# Better pics of my Burl



## C.L. Boyett (Oct 3, 2016)



Reactions: EyeCandy! 1 | Way Cool 3


----------



## Mike1950 (Oct 3, 2016)

Cool, what kind is first pic.


----------



## C.L. Boyett (Oct 3, 2016)

Mike1950 said:


> Cool, what kind is first pic.

Reactions: Like 1


----------



## C.L. Boyett (Oct 3, 2016)

It native Elm from Oklahoma.

Reactions: Like 1


----------



## ripjack13 (Oct 3, 2016)

Cameron, you need to figure out the quotes. If you quote someone, try typing under the quote...not in a new reply.

Reactions: Like 1


----------



## ripjack13 (Oct 3, 2016)

C.L. Boyett said:


> It native Elm from Oklahoma.



Like this...


----------



## ripjack13 (Oct 3, 2016)

Are you on a phone, tablet? Or pc?


----------



## C.L. Boyett (Oct 3, 2016)

ripjack13 said:


> Like this...
> 
> View attachment 114426


Right here then. Correct

Reactions: Like 3 | Agree 1


----------



## ripjack13 (Oct 3, 2016)

There ya go! Nicely done....that's it!


----------



## barry richardson (Oct 3, 2016)

Nice looking wood! I loved the bit of elm burl I've had.


----------



## C.L. Boyett (Oct 3, 2016)

ripjack13 said:


> There ya go! Nicely done....that's it!


I'm a bit slow at this stuff. I'm on an I phone 7. Also have an I pad. Without wifi my laptop is worthless. 
Its worthless with me running it anyway. Lol

Reactions: Like 1 | Funny 2


----------



## ripjack13 (Oct 3, 2016)

No problem. We have plenty of time....well, by we, I mean...I do. I have plenty of time. Lol

Reactions: Like 1


----------



## Palaswood (Oct 3, 2016)

AMAZING

Reactions: Thank You! 1


----------



## C.L. Boyett (Oct 3, 2016)

barry richardson said:


> Nice looking wood! I loved the bit of elm burl I've had.

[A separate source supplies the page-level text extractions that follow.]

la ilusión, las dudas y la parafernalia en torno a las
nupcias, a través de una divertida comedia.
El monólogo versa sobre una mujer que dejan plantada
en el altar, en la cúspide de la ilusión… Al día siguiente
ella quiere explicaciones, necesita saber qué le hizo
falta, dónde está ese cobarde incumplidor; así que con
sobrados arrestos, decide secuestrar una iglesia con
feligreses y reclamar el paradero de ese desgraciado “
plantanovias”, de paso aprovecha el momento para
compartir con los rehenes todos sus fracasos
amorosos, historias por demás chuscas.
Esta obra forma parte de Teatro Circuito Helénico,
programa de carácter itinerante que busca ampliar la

I've had this Elm for a year. We've been kind of nervous on what to do with it. We have zero experience working with Burl. Well actually very little wood working experience period. I'm going to learn though.


----------



## DKMD (Oct 3, 2016)

That's beautiful stuff! The eyes always seem to open up on the elm burl I've had, and it looks like you've got the same thing going on with yours... There's nothing you can do about it as far as I know.

In my experience, it seems like most burls are easier to dry than the respective straight grain wood.


----------



## C.L. Boyett (Oct 3, 2016)

DKMD said:


> That's beautiful stuff! The eyes always seem to open up on the elm burl I've had, and it looks like you've got the same thing going on with yours... There's nothing you can do about it as far as I know.
> 
> In my experience, it seems like most burls are easier to dry than the respective straight grain wood.


The top pic I believe was air dried. The other large chunk I milled this weekend was dried in my small kiln and it was worse so I'll air dry all burl from now on. My shop has A/C as of this summer. Installed it myself. (Another of my talents) The shrinkage on this Elm is crazy also. I had to shave about a 1/4 inch to get that flat surface.


----------



## DKMD (Oct 3, 2016)

I use a Polish kiln(AKA cardboard box) to slow the drying on most of the blanks I cut.

You're right about the shrinkage with elm... It moves like crazy!

Reactions: Like 1 | Funny 1


----------